Which hotel offers the best example of contemporary Omani design?
Anantara Al Jabal Al Akhdar provides the most explicit engagement with Omani fort architecture, with direct references to Bahla Fort, Jabrin Castle, and other historic structures. Architect Lotfi Sidirahal spent weeks studying these buildings before designing the resort, and his interior design includes custom furniture based on traditional Omani patterns.
Can you paraglide into Six Senses Zighy Bay?
Yes. The resort offers tandem paragliding arrivals from a ridge above the property, with guests landing directly on the 1.6-kilometre beach. This requires advance booking and suitable weather conditions. Alternative arrival is by 4x4 vehicle along the mountain road.
What is the khareef season at Alila Hinu Bay?
The khareef is the summer monsoon that affects Oman's Dhofar region from June through September. During this period, mist and light rain transform the coastal mountains from brown to green, creating landscapes unlike anywhere else in Arabia. Alila Hinu Bay is ideally positioned to experience this phenomenon, with the resort's grounds and surrounding hills showing dramatic seasonal transformation.
Who designed Anantara Al Jabal Al Akhdar?
French-Moroccan architect Lotfi Sidirahal and his firm Atelier Pod designed both the architecture and interiors. Sidirahal, who trained at the École Spéciale d'Architecture in Paris and worked as an assistant professor under architect Odile Decq, has designed luxury hotels for brands including Four Seasons, Fairmont, and Radisson. The project also involved Lighting Design Collective (Madrid) for lighting and HED London for landscape design.
Is Alila Hinu Bay near any historical sites?
The resort sits close to several significant archaeological locations. Khor Rori, the ancient frankincense trading port, lies nearby, with the Sumhuram Archaeological Park preserving ruins dating to the 3rd century BCE. The region also contains Mirbat Castle, traditional merchant houses, and Bedouin rock art dating back thousands of years. The resort's restaurant, The Orchard, draws menu inspiration from the frankincense trade routes.

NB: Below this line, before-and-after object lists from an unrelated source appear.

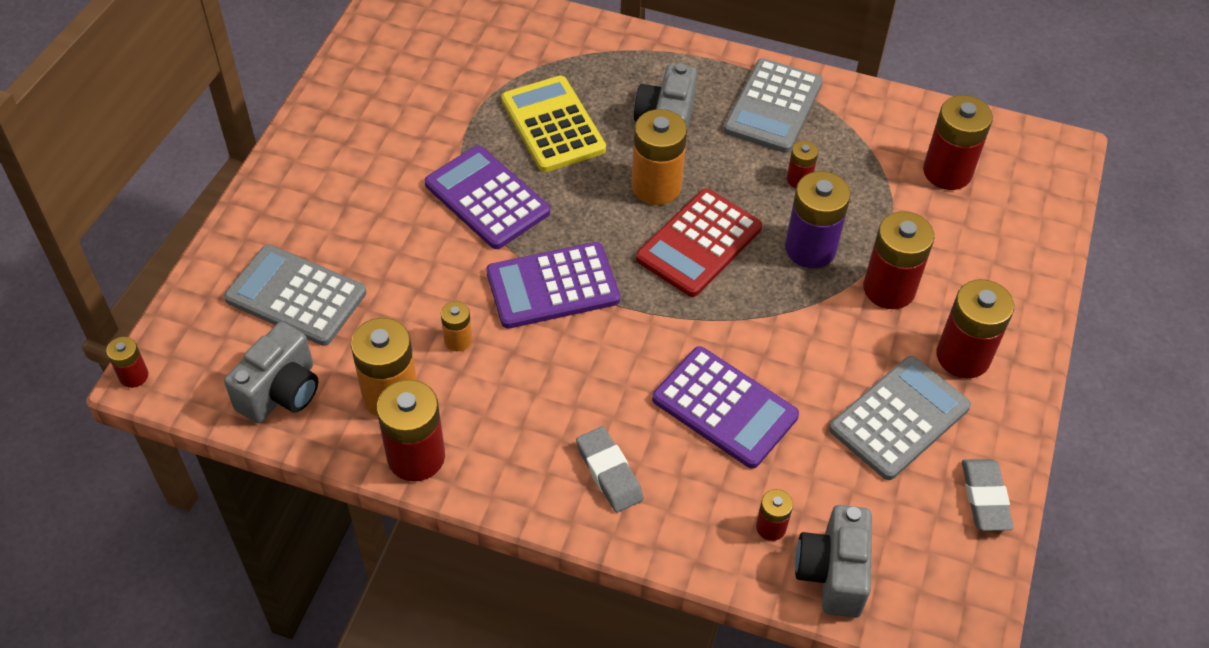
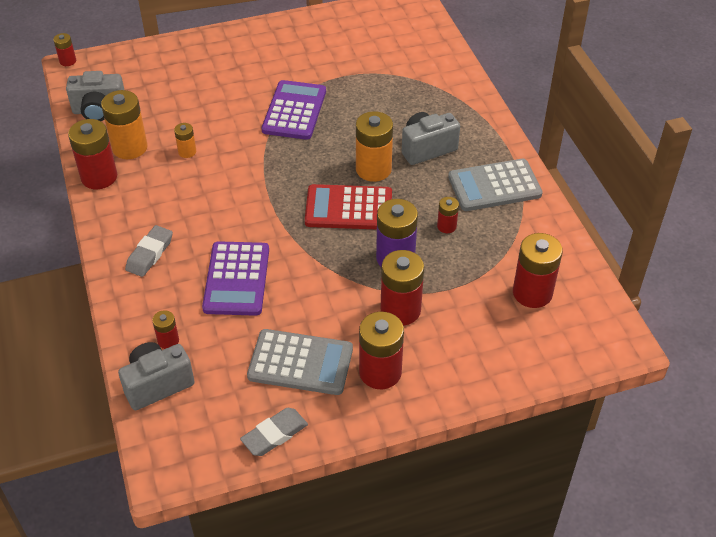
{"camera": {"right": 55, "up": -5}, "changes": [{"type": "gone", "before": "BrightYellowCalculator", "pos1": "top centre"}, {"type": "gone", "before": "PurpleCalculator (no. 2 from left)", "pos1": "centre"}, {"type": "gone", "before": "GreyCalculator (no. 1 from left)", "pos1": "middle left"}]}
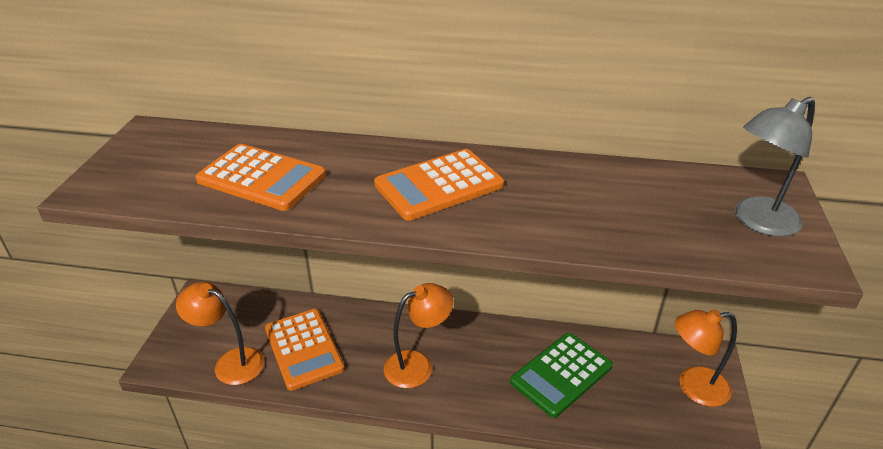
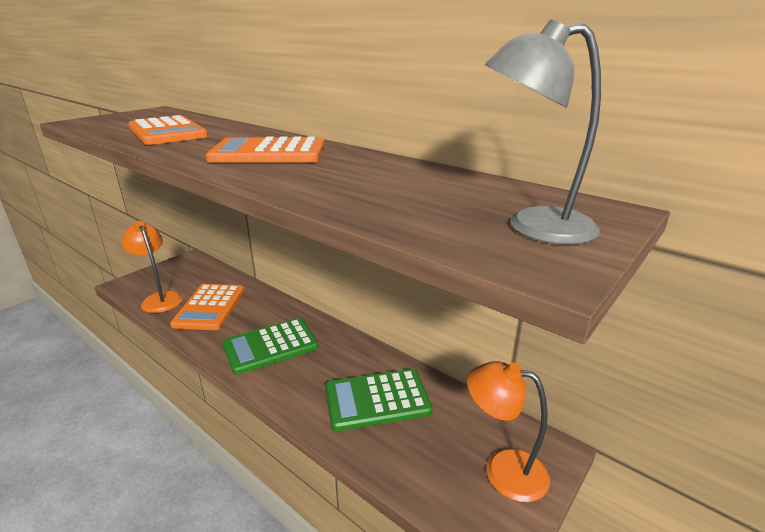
{"camera": {"right": 30, "up": -10}, "changes": [{"type": "swapped", "before": "OrangeColouredDeskLamp (no. 2 from left)", "after": "GreenCalculator (no. 1 from left)", "pos1": "bottom centre", "pos2": "centre"}]}
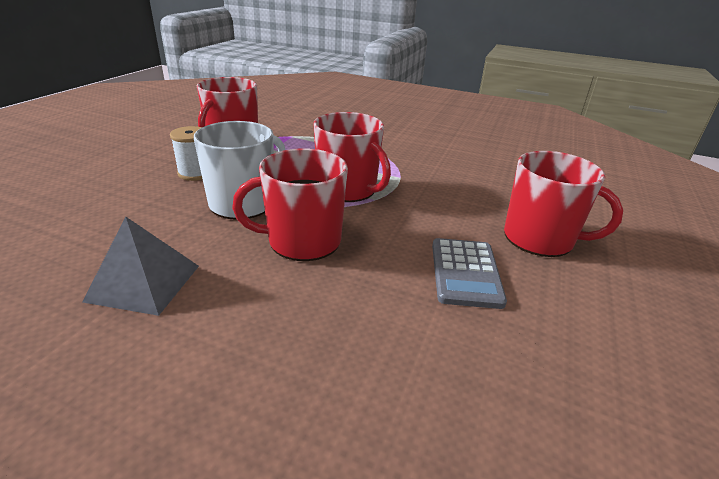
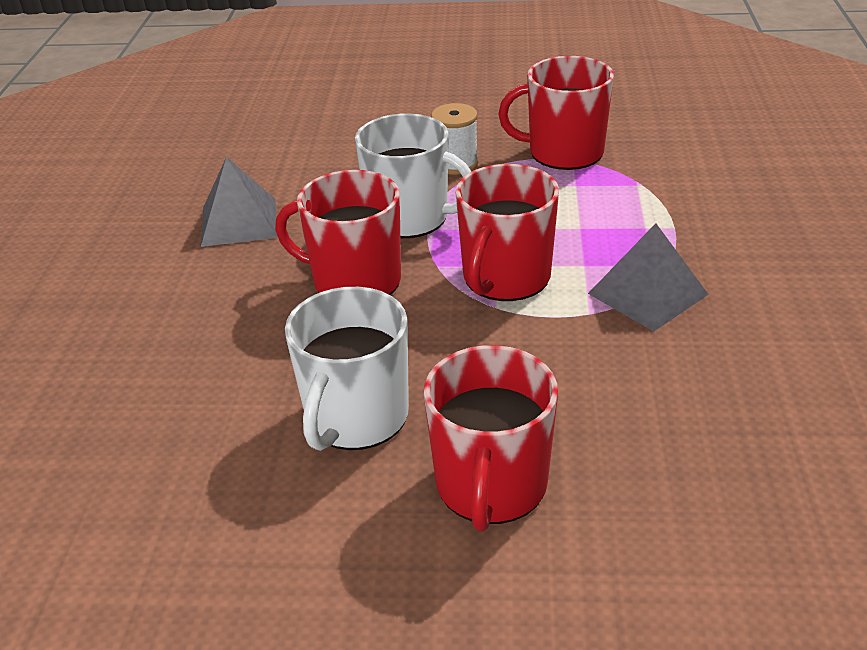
{"camera": {"right": 75, "up": 5}, "changes": [{"type": "rotated", "before": "RedMug (no. 2 from left in the first image)", "pos1": "centre", "pos2": "centre", "turn": -45}, {"type": "swapped", "before": "GreyCalculator", "after": "SnowWhiteMug (no. 1 from left)", "pos1": "centre", "pos2": "centre"}, {"type": "new", "after": "GreySolidPyramid (no. 2 from left)", "pos2": "middle right"}]}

What local materials are used at Six Senses Zighy Bay?
The villas are clad in local grey stone quarried from the surrounding Musandam mountains. Meranti hardwood appears in doors, windows, and ceiling beams. Exteriors feature ochre-painted finishes that create a mud-like appearance connecting to traditional Omani earthen architecture. Interiors incorporate copper, clay, and natural textiles sourced from the region.
Who is Ibrahim Jaidah?
Ibrahim Jaidah is a Qatari architect who leads Arab Engineering Bureau (AEB), the first architectural consultancy established in Qatar (1966). He studied at the University of Oklahoma and has overseen more than 1,500 projects. His books include The History of Qatari Architecture 1800-1950 and 99 Domes. He has been nominated three times for the Aga Khan Award for Architecture and co-founded the Qatar Green Building Council.
How do these hotels address sustainability?
Six Senses operates an organic farm (Dibba Farm) supplying resort kitchens and partners with conservation organisations protecting sea turtles. Alila Hinu Bay uses native and adaptive plants requiring minimal irrigation, with an on-site orchard supplying its restaurants. Anantara sources sustainable local stone for construction and incorporates traditional passive cooling strategies derived from historic Omani architecture.
What is the best time to visit each property?
Anantara Al Jabal Al Akhdar offers comfortable temperatures year-round due to its 2,000-metre elevation, making it ideal during the Gulf's hot summer months. Six Senses Zighy Bay is best visited from October through April when temperatures are warm but not extreme. Alila Hinu Bay offers two distinct experiences: the green khareef season (June-September) and the warm, dry period (October-May) ideal for beach activities.